Exercise objective: Scan the entries for lines with the word "Tarun", then copy those lines.

<<<<

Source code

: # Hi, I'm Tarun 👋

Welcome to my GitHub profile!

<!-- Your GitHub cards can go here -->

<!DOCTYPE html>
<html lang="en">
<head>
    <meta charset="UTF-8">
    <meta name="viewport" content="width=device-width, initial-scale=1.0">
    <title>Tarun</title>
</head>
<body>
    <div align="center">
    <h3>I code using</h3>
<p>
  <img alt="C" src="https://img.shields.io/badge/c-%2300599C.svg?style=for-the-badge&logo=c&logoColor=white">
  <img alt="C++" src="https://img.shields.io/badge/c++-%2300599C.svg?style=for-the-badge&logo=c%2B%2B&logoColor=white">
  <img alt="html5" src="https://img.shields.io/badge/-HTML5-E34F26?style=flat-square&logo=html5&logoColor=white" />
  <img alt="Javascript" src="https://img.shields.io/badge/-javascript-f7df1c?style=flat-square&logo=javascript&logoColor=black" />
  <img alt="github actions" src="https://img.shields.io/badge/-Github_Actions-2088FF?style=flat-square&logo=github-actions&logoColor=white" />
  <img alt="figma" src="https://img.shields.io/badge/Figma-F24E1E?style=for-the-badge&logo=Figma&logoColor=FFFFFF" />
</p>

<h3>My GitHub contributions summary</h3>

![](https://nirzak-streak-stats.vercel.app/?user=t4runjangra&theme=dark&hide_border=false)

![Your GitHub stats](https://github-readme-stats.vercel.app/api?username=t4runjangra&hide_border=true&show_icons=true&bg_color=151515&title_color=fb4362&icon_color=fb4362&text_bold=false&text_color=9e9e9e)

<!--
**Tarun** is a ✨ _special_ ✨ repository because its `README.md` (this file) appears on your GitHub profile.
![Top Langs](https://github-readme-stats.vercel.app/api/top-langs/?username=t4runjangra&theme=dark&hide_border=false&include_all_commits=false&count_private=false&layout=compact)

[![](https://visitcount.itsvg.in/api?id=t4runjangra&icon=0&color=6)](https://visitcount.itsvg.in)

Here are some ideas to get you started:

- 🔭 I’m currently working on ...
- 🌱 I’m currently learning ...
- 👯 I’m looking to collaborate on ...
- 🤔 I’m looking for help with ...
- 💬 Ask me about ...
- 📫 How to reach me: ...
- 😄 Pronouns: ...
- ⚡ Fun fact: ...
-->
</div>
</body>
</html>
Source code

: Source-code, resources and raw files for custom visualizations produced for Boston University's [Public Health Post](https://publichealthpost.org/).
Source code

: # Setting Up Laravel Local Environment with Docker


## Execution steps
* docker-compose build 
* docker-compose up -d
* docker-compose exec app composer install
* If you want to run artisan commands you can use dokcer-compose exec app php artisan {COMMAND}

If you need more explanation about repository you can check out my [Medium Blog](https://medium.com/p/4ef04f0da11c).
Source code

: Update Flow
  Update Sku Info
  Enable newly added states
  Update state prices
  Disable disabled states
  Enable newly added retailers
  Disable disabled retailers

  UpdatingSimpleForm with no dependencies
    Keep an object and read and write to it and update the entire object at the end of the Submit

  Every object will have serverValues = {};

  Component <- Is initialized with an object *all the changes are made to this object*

>>>>

Solution:
: # Hi, I'm Tarun 👋
    <title>Tarun</title>
**Tarun** is a ✨ _special_ ✨ repository because its `README.md` (this file) appears on your GitHub profile.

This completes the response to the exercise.